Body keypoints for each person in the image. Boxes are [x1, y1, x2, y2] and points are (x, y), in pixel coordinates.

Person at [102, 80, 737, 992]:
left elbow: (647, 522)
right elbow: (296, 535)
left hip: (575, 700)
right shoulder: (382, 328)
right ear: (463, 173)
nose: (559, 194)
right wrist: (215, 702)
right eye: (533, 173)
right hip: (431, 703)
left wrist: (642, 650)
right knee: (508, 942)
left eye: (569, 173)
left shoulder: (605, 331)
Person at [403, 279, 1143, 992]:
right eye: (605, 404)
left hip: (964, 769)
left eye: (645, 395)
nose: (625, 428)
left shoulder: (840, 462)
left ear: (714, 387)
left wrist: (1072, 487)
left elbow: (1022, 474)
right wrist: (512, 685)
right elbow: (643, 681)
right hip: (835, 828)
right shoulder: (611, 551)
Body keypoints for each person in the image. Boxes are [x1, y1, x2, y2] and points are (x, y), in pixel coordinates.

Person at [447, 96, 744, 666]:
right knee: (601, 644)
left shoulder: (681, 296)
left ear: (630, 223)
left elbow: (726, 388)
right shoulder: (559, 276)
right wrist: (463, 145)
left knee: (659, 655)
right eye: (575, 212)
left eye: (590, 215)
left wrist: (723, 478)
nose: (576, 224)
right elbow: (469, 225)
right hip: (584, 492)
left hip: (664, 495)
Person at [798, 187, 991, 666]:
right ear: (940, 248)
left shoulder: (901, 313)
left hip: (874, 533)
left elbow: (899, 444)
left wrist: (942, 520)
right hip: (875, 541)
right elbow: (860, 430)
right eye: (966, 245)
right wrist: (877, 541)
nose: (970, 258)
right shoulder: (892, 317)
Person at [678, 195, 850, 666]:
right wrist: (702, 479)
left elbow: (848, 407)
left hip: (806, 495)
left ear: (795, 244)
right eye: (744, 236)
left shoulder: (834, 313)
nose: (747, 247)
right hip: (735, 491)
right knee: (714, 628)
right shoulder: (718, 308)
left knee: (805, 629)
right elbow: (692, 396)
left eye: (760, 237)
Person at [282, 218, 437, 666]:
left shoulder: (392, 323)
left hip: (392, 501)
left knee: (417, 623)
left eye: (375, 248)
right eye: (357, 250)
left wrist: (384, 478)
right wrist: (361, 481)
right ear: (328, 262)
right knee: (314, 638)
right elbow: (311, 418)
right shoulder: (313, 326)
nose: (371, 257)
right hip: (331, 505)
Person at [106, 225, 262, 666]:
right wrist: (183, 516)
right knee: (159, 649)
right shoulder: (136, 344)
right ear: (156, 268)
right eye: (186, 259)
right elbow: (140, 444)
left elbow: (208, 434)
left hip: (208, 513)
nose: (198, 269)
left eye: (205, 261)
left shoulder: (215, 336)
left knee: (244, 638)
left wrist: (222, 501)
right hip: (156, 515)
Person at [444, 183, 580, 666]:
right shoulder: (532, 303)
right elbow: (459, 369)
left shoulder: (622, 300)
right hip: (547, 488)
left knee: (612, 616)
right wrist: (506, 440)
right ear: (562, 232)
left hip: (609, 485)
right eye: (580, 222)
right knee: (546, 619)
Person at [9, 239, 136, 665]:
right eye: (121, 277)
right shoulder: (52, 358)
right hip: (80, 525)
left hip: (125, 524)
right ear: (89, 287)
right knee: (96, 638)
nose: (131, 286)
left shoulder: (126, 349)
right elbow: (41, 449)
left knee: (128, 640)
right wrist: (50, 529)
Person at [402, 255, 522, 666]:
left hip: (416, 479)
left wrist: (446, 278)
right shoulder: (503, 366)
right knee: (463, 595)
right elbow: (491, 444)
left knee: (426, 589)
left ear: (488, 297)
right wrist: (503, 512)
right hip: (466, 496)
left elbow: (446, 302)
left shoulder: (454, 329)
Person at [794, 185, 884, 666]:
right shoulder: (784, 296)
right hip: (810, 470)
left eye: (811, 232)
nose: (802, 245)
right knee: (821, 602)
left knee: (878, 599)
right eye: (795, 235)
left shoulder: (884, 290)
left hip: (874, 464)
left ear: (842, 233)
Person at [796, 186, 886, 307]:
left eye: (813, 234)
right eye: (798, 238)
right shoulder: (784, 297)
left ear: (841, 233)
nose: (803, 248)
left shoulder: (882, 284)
*-*-*
Action item: Locate the string "nose" in the listing above and copy every line where it occurs.

Output below:
nose: (559, 194)
nose: (625, 428)
nose: (576, 224)
nose: (970, 258)
nose: (747, 247)
nose: (371, 257)
nose: (198, 269)
nose: (131, 286)
nose: (802, 245)
nose: (803, 248)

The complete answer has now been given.